- _WHAT IS REQUIRED_:
Present the entries below as a numbered list, beginning with their first line and ending with the line that contains "scientific name: Erigeron breweri", and omit any blank lines.

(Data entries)
— Begin —

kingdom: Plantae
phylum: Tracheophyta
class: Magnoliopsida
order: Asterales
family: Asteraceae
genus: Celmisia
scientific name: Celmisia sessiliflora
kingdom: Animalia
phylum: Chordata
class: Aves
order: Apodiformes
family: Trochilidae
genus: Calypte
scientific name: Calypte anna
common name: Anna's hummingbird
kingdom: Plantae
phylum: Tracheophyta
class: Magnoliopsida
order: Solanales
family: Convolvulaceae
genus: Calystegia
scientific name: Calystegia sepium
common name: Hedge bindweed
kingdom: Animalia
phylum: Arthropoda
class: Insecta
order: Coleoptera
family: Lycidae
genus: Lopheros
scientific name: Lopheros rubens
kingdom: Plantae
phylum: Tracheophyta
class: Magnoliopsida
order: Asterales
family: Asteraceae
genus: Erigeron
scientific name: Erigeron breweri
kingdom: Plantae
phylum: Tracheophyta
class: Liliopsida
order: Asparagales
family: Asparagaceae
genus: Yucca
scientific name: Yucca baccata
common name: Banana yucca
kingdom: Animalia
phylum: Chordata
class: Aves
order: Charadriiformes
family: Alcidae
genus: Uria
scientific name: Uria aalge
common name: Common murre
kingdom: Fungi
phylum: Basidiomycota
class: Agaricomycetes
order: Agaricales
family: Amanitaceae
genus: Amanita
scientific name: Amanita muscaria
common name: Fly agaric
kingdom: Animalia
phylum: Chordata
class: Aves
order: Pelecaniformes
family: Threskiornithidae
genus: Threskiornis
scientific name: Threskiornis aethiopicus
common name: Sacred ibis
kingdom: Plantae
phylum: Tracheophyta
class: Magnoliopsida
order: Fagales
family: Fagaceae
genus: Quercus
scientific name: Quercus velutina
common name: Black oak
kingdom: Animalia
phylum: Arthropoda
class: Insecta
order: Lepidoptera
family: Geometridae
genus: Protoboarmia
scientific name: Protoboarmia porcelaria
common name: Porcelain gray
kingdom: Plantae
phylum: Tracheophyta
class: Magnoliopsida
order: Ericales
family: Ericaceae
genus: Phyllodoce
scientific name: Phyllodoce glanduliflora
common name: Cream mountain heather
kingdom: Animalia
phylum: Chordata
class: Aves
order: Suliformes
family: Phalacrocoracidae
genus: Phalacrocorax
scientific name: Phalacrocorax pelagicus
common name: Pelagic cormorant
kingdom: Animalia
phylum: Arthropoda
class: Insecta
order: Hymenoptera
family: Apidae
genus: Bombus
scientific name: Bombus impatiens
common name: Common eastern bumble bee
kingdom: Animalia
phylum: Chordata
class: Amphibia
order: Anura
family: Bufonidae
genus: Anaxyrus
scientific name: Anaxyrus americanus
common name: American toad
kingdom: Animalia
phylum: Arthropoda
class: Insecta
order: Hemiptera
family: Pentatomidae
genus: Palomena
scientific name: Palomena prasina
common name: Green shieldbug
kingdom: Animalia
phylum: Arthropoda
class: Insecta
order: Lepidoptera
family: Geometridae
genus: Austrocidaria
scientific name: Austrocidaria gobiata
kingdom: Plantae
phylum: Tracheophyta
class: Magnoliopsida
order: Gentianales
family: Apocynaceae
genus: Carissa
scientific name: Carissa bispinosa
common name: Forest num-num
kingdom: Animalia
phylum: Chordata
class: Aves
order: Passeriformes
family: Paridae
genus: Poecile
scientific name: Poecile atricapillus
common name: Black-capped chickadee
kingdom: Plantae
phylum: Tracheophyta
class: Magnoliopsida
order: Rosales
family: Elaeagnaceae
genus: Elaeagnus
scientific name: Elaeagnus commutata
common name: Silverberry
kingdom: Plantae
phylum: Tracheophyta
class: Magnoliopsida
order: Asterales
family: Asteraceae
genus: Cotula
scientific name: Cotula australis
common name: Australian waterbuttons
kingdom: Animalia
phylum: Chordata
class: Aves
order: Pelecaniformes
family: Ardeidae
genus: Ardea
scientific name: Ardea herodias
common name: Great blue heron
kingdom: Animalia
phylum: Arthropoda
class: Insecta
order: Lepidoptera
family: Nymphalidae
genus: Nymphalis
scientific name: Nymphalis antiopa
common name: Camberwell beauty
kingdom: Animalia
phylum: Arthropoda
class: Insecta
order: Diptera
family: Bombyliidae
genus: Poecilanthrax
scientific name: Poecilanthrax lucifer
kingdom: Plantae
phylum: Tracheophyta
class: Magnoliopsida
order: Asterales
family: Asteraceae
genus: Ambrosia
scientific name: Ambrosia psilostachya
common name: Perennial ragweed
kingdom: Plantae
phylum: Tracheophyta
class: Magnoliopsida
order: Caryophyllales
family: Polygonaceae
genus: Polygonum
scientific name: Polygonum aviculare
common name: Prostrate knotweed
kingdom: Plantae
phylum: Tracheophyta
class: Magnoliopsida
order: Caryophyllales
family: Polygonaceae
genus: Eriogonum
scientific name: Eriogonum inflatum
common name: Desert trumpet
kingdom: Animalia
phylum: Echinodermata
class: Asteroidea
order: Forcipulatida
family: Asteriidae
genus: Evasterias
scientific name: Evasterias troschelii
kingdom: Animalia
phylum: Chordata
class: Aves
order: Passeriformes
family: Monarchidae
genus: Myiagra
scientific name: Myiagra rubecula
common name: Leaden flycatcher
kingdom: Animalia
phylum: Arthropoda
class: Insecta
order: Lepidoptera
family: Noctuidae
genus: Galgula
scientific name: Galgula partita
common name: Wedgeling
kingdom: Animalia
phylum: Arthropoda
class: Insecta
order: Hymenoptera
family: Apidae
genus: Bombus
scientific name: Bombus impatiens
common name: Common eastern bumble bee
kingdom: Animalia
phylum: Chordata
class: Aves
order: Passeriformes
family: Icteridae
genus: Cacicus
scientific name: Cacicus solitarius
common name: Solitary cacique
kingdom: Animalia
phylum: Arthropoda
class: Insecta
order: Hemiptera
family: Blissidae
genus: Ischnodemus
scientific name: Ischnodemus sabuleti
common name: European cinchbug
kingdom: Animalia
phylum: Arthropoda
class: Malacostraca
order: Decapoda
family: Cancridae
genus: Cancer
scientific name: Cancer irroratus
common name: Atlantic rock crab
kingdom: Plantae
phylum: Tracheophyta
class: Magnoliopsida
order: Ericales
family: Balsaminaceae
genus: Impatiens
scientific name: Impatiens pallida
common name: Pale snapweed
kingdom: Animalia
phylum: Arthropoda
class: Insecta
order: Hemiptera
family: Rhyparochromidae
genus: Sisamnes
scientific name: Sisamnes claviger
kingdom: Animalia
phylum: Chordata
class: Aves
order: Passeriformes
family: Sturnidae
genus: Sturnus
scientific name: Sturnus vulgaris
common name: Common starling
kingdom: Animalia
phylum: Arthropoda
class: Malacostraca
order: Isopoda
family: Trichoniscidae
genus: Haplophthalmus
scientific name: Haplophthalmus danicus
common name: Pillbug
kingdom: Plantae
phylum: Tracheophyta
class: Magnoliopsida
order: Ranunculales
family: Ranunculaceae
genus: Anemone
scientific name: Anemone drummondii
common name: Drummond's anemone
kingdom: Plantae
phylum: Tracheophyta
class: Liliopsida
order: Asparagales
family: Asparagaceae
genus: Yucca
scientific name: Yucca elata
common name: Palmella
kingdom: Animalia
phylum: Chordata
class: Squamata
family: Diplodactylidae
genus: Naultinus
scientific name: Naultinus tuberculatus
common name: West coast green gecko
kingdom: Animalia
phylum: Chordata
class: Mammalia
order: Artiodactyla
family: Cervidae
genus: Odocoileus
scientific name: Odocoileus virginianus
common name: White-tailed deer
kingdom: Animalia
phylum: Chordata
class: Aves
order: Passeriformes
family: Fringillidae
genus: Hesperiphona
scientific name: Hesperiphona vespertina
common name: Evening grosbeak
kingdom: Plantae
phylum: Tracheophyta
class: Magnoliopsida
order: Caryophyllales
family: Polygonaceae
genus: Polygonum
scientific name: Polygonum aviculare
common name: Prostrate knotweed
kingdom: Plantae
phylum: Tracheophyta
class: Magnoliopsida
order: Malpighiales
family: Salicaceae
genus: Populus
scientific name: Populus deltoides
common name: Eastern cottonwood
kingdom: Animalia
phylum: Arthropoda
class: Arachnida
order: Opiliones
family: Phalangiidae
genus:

— End —

- _TASK SOLUTION_:
1. kingdom: Plantae
2. phylum: Tracheophyta
3. class: Magnoliopsida
4. order: Asterales
5. family: Asteraceae
6. genus: Celmisia
7. scientific name: Celmisia sessiliflora
8. kingdom: Animalia
9. phylum: Chordata
10. class: Aves
11. order: Apodiformes
12. family: Trochilidae
13. genus: Calypte
14. scientific name: Calypte anna
15. common name: Anna's hummingbird
16. kingdom: Plantae
17. phylum: Tracheophyta
18. class: Magnoliopsida
19. order: Solanales
20. family: Convolvulaceae
21. genus: Calystegia
22. scientific name: Calystegia sepium
23. common name: Hedge bindweed
24. kingdom: Animalia
25. phylum: Arthropoda
26. class: Insecta
27. order: Coleoptera
28. family: Lycidae
29. genus: Lopheros
30. scientific name: Lopheros rubens
31. kingdom: Plantae
32. phylum: Tracheophyta
33. class: Magnoliopsida
34. order: Asterales
35. family: Asteraceae
36. genus: Erigeron
37. scientific name: Erigeron breweri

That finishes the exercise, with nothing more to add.